Problem statement:
Please return the lines below word for word, starting from the very first one and ending with the line that contains "攻击者诱导受害者进入第三方网", both included. Leave the pictures out of your answer.

Exercise inputs:
☆ ☆ ☆ ☆
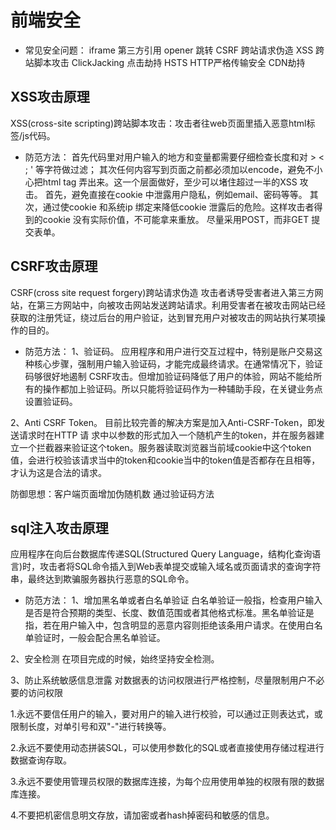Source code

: # 前端安全

* 常见安全问题：
iframe 第三方引用
opener 跳转
CSRF 跨站请求伪造
XSS 跨站脚本攻击
ClickJacking 点击劫持
HSTS     HTTP严格传输安全
CDN劫持

## XSS攻击原理

XSS(cross-site scripting)跨站脚本攻击：攻击者往web页面里插入恶意html标签/js代码。

* 防范方法：
首先代码里对用户输入的地方和变量都需要仔细检查长度和对 > < ; ' 等字符做过滤；
其次任何内容写到页面之前都必须加以encode，避免不小心把html tag 弄出来。这一个层面做好，至少可以堵住超过一半的XSS 攻击。
首先，避免直接在cookie 中泄露用户隐私，例如email、密码等等。
其次，通过使cookie 和系统ip 绑定来降低cookie 泄露后的危险。这样攻击者得到的cookie 没有实际价值，不可能拿来重放。
尽量采用POST，而非GET 提交表单。

## CSRF攻击原理

CSRF(cross site request forgery)跨站请求伪造
攻击者诱导受害者进入第三方网站，在第三方网站中，向被攻击网站发送跨站请求。利用受害者在被攻击网站已经获取的注册凭证，绕过后台的用户验证，达到冒充用户对被攻击的网站执行某项操作的目的。

* 防范方法：
1、验证码。
应用程序和用户进行交互过程中，特别是账户交易这种核心步骤，强制用户输入验证码，才能完成最终请求。在通常情况下，验证码够很好地遏制
CSRF攻击。但增加验证码降低了用户的体验，网站不能给所有的操作都加上验证码。所以只能将验证码作为一种辅助手段，在关键业务点设置验证码。

2、Anti CSRF Token。
目前比较完善的解决方案是加入Anti-CSRF-Token，即发送请求时在HTTP 请
求中以参数的形式加入一个随机产生的token，并在服务器建立一个拦截器来验证这个token。服务器读取浏览器当前域cookie中这个token值，会进行校验该请求当中的token和cookie当中的token值是否都存在且相等，才认为这是合法的请求。

防御思想：客户端页面增加伪随机数
通过验证码方法

## sql注入攻击原理

应用程序在向后台数据库传递SQL(Structured Query Language，结构化查询语言)时，攻击者将SQL命令插入到Web表单提交或输入域名或页面请求的查询字符串，最终达到欺骗服务器执行恶意的SQL命令。

* 防范方法：
1、增加黑名单或者白名单验证
白名单验证一般指，检查用户输入是否是符合预期的类型、长度、数值范围或者其他格式标准。黑名单验证是指，若在用户输入中，包含明显的恶意内容则拒绝该条用户请求。在使用白名单验证时，一般会配合黑名单验证。

2、安全检测
在项目完成的时候，始终坚持安全检测。

3、防止系统敏感信息泄露
对数据表的访问权限进行严格控制，尽量限制用户不必要的访问权限

1.永远不要信任用户的输入，要对用户的输入进行校验，可以通过正则表达式，或限制长度，对单引号和双"-"进行转换等。

2.永远不要使用动态拼装SQL，可以使用参数化的SQL或者直接使用存储过程进行数据查询存取。

3.永远不要使用管理员权限的数据库连接，为每个应用使用单独的权限有限的数据库连接。

4.不要把机密信息明文存放，请加密或者hash掉密码和敏感的信息。
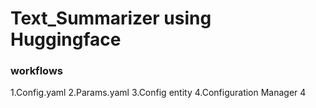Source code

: # Text_Summarizer using Huggingface

### workflows

1.Config.yaml
2.Params.yaml
3.Config entity
4.Configuration Manager
4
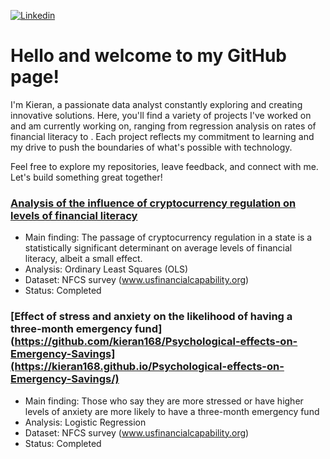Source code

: [![Linkedin](https://img.shields.io/badge/-LinkedIn-blue?style=flat&logo=Linkedin&logoColor=white)](https://www.linkedin.com/in/kieran-yuen/)

# Hello and welcome to my GitHub page!

I'm Kieran, a passionate data analyst constantly exploring and creating innovative solutions. Here, you'll find a variety of projects I've worked on and am currently working on, ranging from regression analysis on rates of financial literacy to . Each project reflects my commitment to learning and my drive to push the boundaries of what's possible with technology.

Feel free to explore my repositories, leave feedback, and connect with me. Let's build something great together!

### [Analysis of the influence of cryptocurrency regulation on levels of financial literacy](https://github.com/kieran168/Financial_Literacy-AND-Crypto_Currencies)
- Main finding: The passage of cryptocurrency regulation in a state is a statistically significant determinant on average levels of financial literacy, albeit a small effect.
- Analysis: Ordinary Least Squares (OLS) 
- Dataset: NFCS survey (www.usfinancialcapability.org)
- Status: Completed

### [Effect of stress and anxiety on the likelihood of having a three-month emergency fund](https://github.com/kieran168/Psychological-effects-on-Emergency-Savings](https://kieran168.github.io/Psychological-effects-on-Emergency-Savings/)
-	Main finding: Those who say they are more stressed or have higher levels of anxiety are more likely to have a three-month emergency fund
-	Analysis: Logistic Regression
-	Dataset: NFCS survey (www.usfinancialcapability.org)
-	Status: Completed
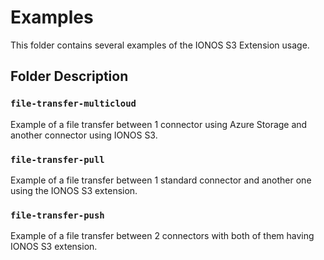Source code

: # Examples

This folder contains several examples of the IONOS S3 Extension usage.


## Folder Description

### `file-transfer-multicloud`

Example of a file transfer between 1 connector using Azure Storage and another connector using IONOS S3.

### `file-transfer-pull`

Example of a file transfer between 1 standard connector and another one using the IONOS S3 extension.

### `file-transfer-push`

Example of a file transfer between 2 connectors with both of them having IONOS S3 extension.
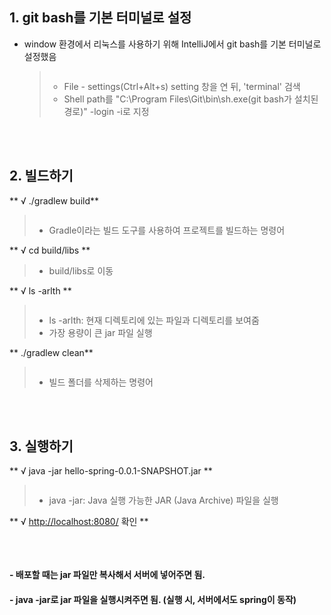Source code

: <h2 id="1-git-bash를-기본-터미널로-설정">1. git bash를 기본 터미널로 설정</h2>
<ul>
<li>window 환경에서 리눅스를 사용하기 위해 IntelliJ에서 git bash를 기본 터미널로 설정했음<blockquote>
<p><img alt="" src="https://velog.velcdn.com/images/nuypotss/post/6068ede7-3732-4a48-a2af-4fde620debdc/image.png" /></p>
<ul>
<li>File - settings(Ctrl+Alt+s) setting 창을 연 뒤, 'terminal' 검색
<img alt="" src="https://velog.velcdn.com/images/nuypotss/post/6d433001-7545-4647-840e-92b72a93afc8/image.png" /></li>
<li>Shell path를 &quot;C:\Program Files\Git\bin\sh.exe(git bash가 설치된 경로)&quot; -login -i로 지정</li>
</ul>
</blockquote>
</li>
</ul>
<br />
<br />

<h2 id="2-빌드하기">2. 빌드하기</h2>
<p>** √ ./gradlew build**</p>
<blockquote>
<p><img alt="" src="https://velog.velcdn.com/images/nuypotss/post/6f4a8cb1-915c-4cdb-8976-5bbb1005292f/image.png" /></p>
<ul>
<li>Gradle이라는 빌드 도구를 사용하여 프로젝트를 빌드하는 명령어</li>
</ul>
</blockquote>
<p>** √ cd build/libs **</p>
<blockquote>
<ul>
<li>build/libs로 이동</li>
</ul>
</blockquote>
<p>** √ ls -arlth **</p>
<blockquote>
<p><img alt="" src="https://velog.velcdn.com/images/nuypotss/post/44c36309-2c2f-4eb2-a18e-edec8768b63e/image.png" /></p>
<ul>
<li>ls -arlth: 현재 디렉토리에 있는 파일과 디렉토리를 보여줌</li>
<li>가장 용량이 큰 jar 파일 실행</li>
</ul>
</blockquote>
<p>** ./gradlew clean**</p>
<blockquote>
<p><img alt="" src="https://velog.velcdn.com/images/nuypotss/post/a83dcc6e-6c56-4ad3-954b-c1ef5eaeb438/image.png" /></p>
<ul>
<li>빌드 폴더를 삭제하는 명령어</li>
</ul>
</blockquote>
<br />
<br />

<h2 id="3-실행하기">3. 실행하기</h2>
<p>** √ java -jar  hello-spring-0.0.1-SNAPSHOT.jar **</p>
<blockquote>
<p><img alt="" src="https://velog.velcdn.com/images/nuypotss/post/35a17c8a-704d-40c7-94cd-a2995dda539c/image.png" /></p>
<ul>
<li>java -jar: Java 실행 가능한 JAR (Java Archive) 파일을 실행</li>
</ul>
</blockquote>
<p>** √ <a href="http://localhost:8080/">http://localhost:8080/</a> 확인 **</p>
<blockquote>
<p><img alt="" src="https://velog.velcdn.com/images/nuypotss/post/887b0af6-1e03-4052-9434-125e8af5ef64/image.png" /></p>
</blockquote>
<br />

<h4 id="--배포할-때는-jar-파일만-복사해서-서버에-넣어주면-됨">- 배포할 때는 jar 파일만 복사해서 서버에 넣어주면 됨.</h4>
<h4 id="--java--jar로-jar-파일을-실행시켜주면-됨-실행-시-서버에서도-spring이-동작">- java -jar로 jar 파일을 실행시켜주면 됨. (실행 시, 서버에서도 spring이 동작)</h4>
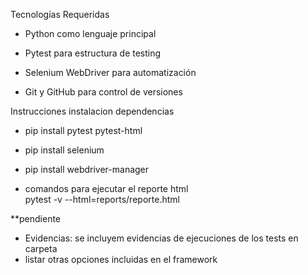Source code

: Tecnologías Requeridas

- Python como lenguaje principal

- Pytest para estructura de testing

- Selenium WebDriver para automatización

- Git y GitHub para control de versiones

Instrucciones instalacion dependencias 
- pip install pytest pytest-html
- pip install selenium
- pip install webdriver-manager 
 
- comandos para ejecutar el reporte html  
pytest -v --html=reports/reporte.html 

**pendiente 
- Evidencias: se incluyem evidencias de ejecuciones de los tests en carpeta
- listar otras opciones incluidas en el framework 
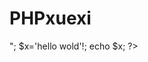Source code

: # PHPxuexi
<?php
$x="hello wold";
echo $x;
echo"<br>";
$x='hello wold'!;
echo $x;
?>

</body>
</html>
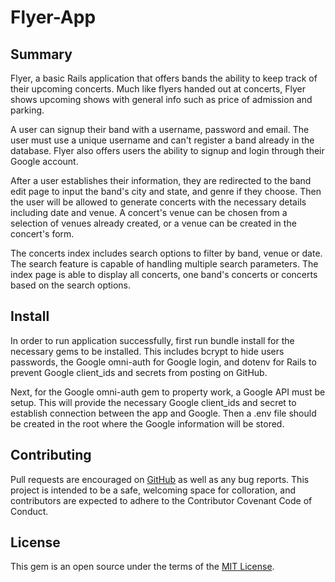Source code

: # Flyer-App

## Summary

Flyer, a basic Rails application that offers bands the ability to keep track of their upcoming concerts. Much like flyers handed out at concerts, Flyer shows upcoming shows with general info such as price of  admission and parking.

A user can signup their band with a username, password and email. The user must use a unique username and can't register a band already in the database. Flyer also offers users the ability to signup and login through their Google account.

After a user establishes their information, they are redirected to the band edit page to input the band's city and state, and genre if they choose. Then the user will be allowed to generate concerts with the necessary details including date and venue. A concert's venue can be chosen from a selection of venues already created, or a venue can be created in the concert's form.

The concerts index includes search options to filter by band, venue or date. The search feature is capable of handling multiple search parameters. The index page is able to display all concerts, one band's concerts or concerts based on the search options.

## Install

In order to run application successfully, first run bundle install for the necessary gems to be installed. This includes bcrypt to hide users passwords, the Google omni-auth for Google login, and dotenv for Rails to prevent Google client_ids and secrets from posting on GitHub.

Next, for the Google omni-auth gem to property work, a Google API must be setup. This will provide the necessary Google client_ids and secret to establish connection between the app and Google. Then a .env file should be created in the root where the Google information will be stored.

## Contributing

Pull requests are encouraged on [GitHub](https://github.com/indiejesus2/flyerapp) as well as any bug reports. This project is intended to be a safe, welcoming space for colloration, and contributors are expected to adhere to the Contributor Covenant Code of Conduct.

## License

This gem is an open source under the terms of the [MIT License](https://github.com/indiejesus2/FlyerApp/blob/master/LICENSE).
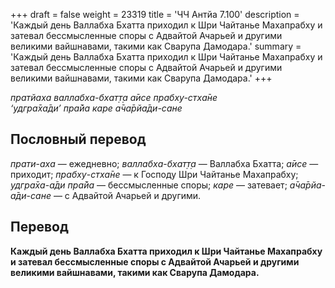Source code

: +++
draft = false
weight = 23319
title = 'ЧЧ Антйа 7.100'
description = 'Каждый день Валлабха Бхатта приходил к Шри Чайтанье Махапрабху и затевал бессмысленные споры с Адвайтой Ачарьей и другими великими вайшнавами, такими как Сварупа Дамодара.'
summary = 'Каждый день Валлабха Бхатта приходил к Шри Чайтанье Махапрабху и затевал бессмысленные споры с Адвайтой Ачарьей и другими великими вайшнавами, такими как Сварупа Дамодара.'
+++

_пратйаха валлабха-бхат̣т̣а а̄исе прабху-стха̄не  
‘удгра̄ха̄ди’ пра̄йа каре а̄ча̄рйа̄ди-сане_

## Пословный перевод

_прати_\-_аха_ — ежедневно; _валлабха_\-_бхат̣т̣а_ — Валлабха Бхатта; _а̄исе_ — приходит; _прабху_\-_стха̄не_ — к Господу Шри Чайтанье Махапрабху; _удгра̄ха_\-_а̄ди_ _пра̄йа_ — бессмысленные споры; _каре_ — затевает; _а̄ча̄рйа_\-_а̄ди_\-_сане_ — с Адвайтой Ачарьей и другими.

## Перевод

**Каждый день Валлабха Бхатта приходил к Шри Чайтанье Махапрабху и затевал бессмысленные споры с Адвайтой Ачарьей и другими великими вайшнавами, такими как Сварупа Дамодара.**
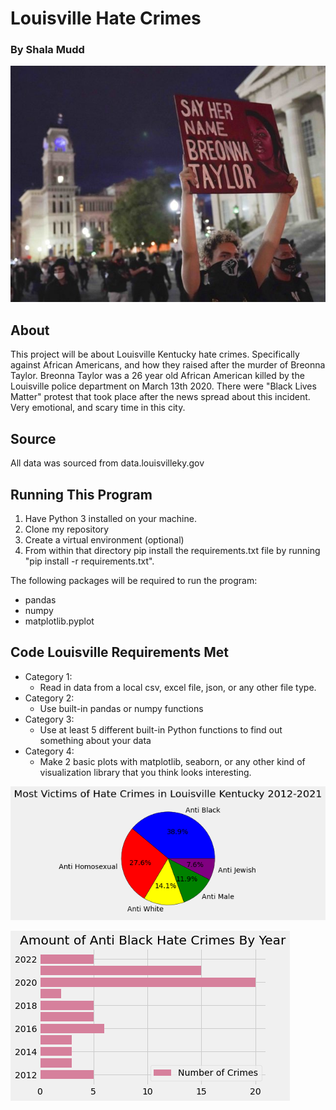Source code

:# Louisville Hate Crimes
### By Shala Mudd
![Black lives matter movement!](Breonna_Taylor.jpg)

## About

This project will be about Louisville Kentucky hate crimes. Specifically against African Americans, and  how they raised after the murder of Breonna Taylor. Breonna Taylor was a 26 year old African American  killed by the Louisville police department on March 13th 2020. There were "Black Lives Matter" protest that took place after the news spread about this incident. Very emotional, and scary time in this city.

## Source

All data was sourced from data.louisvilleky.gov

## Running This Program 

1. Have Python 3 installed on your machine.
2. Clone my repository 
3. Create a virtual environment (optional)
4. From within that directory pip install the requirements.txt file by running "pip install -r requirements.txt".


The following packages will be required to run the program: 
* pandas 
* numpy
* matplotlib.pyplot

## Code Louisville Requirements Met
- Category 1:
    - Read in data from a local csv, excel file, json, or any other file type.
- Category 2:
    - Use built-in pandas or numpy functions
- Category 3:
    - Use at least 5 different built-in Python functions to find out something about your data
- Category 4:
    - Make 2 basic plots with matplotlib, seaborn, or any other kind of visualization library that you think looks interesting.


![Pie Chart!](Pie_chart.png)



![Bar graph!](Bar_graph.png)
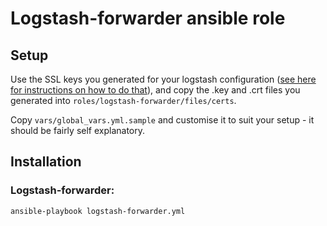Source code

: Logstash-forwarder ansible role
===============================

Setup
-----

Use the SSL keys you generated for your logstash configuration ([see here for instructions on how to do that](https://github.com/johnhamelink/ansible-logstash)), and copy the .key and .crt files you generated into `roles/logstash-forwarder/files/certs`.

Copy `vars/global_vars.yml.sample` and customise it to suit your setup - it should be fairly self explanatory.

Installation
------------

### Logstash-forwarder:

`ansible-playbook logstash-forwarder.yml`

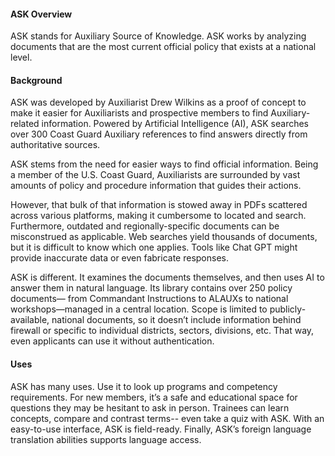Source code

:﻿
#### ASK Overview   
ASK stands for Auxiliary Source of Knowledge.  ASK works by analyzing documents that are the most current official policy that exists at a national level.

#### Background
ASK was developed by Auxiliarist Drew Wilkins as a proof of concept to make it easier for Auxiliarists and prospective members to find Auxiliary-related information. Powered by Artificial Intelligence (AI), ASK searches over 300 Coast Guard Auxiliary references to find answers directly from authoritative sources.

ASK stems from the need for easier ways to find official information. Being a member of the U.S. Coast Guard, Auxiliarists are surrounded by vast amounts of policy and procedure information that guides their actions. 

However, that bulk of that information is stowed away in PDFs scattered across various platforms, making it cumbersome to located and search. Furthermore, outdated and regionally-specific documents can be misconstrued as applicable. Web searches yield thousands of documents, but it is difficult to know which one applies. Tools like Chat GPT might provide inaccurate data or even fabricate responses. 

ASK is different. It examines the documents themselves, and then uses AI to answer them in natural language. Its library contains over 250 policy documents— from Commandant Instructions to ALAUXs to national workshops—managed in a central location. Scope is limited to publicly-available, national documents, so it doesn’t include information behind firewall or specific to individual districts, sectors, divisions, etc. That way, even applicants can use it without authentication.

#### Uses
ASK has many uses. Use it to look up programs and competency requirements. For new members, it’s a safe and educational space for questions they may be hesitant to ask in person. Trainees can learn concepts, compare and contrast terms-- even take a quiz with ASK. With an easy-to-use interface, ASK is field-ready. Finally, ASK’s foreign language translation abilities supports language access.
☆ ☆ ☆ ☆
Result:
Source code

: # 前端安全

* 常见安全问题：
iframe 第三方引用
opener 跳转
CSRF 跨站请求伪造
XSS 跨站脚本攻击
ClickJacking 点击劫持
HSTS     HTTP严格传输安全
CDN劫持

## XSS攻击原理

XSS(cross-site scripting)跨站脚本攻击：攻击者往web页面里插入恶意html标签/js代码。

* 防范方法：
首先代码里对用户输入的地方和变量都需要仔细检查长度和对 > < ; ' 等字符做过滤；
其次任何内容写到页面之前都必须加以encode，避免不小心把html tag 弄出来。这一个层面做好，至少可以堵住超过一半的XSS 攻击。
首先，避免直接在cookie 中泄露用户隐私，例如email、密码等等。
其次，通过使cookie 和系统ip 绑定来降低cookie 泄露后的危险。这样攻击者得到的cookie 没有实际价值，不可能拿来重放。
尽量采用POST，而非GET 提交表单。

## CSRF攻击原理

CSRF(cross site request forgery)跨站请求伪造
攻击者诱导受害者进入第三方网站，在第三方网站中，向被攻击网站发送跨站请求。利用受害者在被攻击网站已经获取的注册凭证，绕过后台的用户验证，达到冒充用户对被攻击的网站执行某项操作的目的。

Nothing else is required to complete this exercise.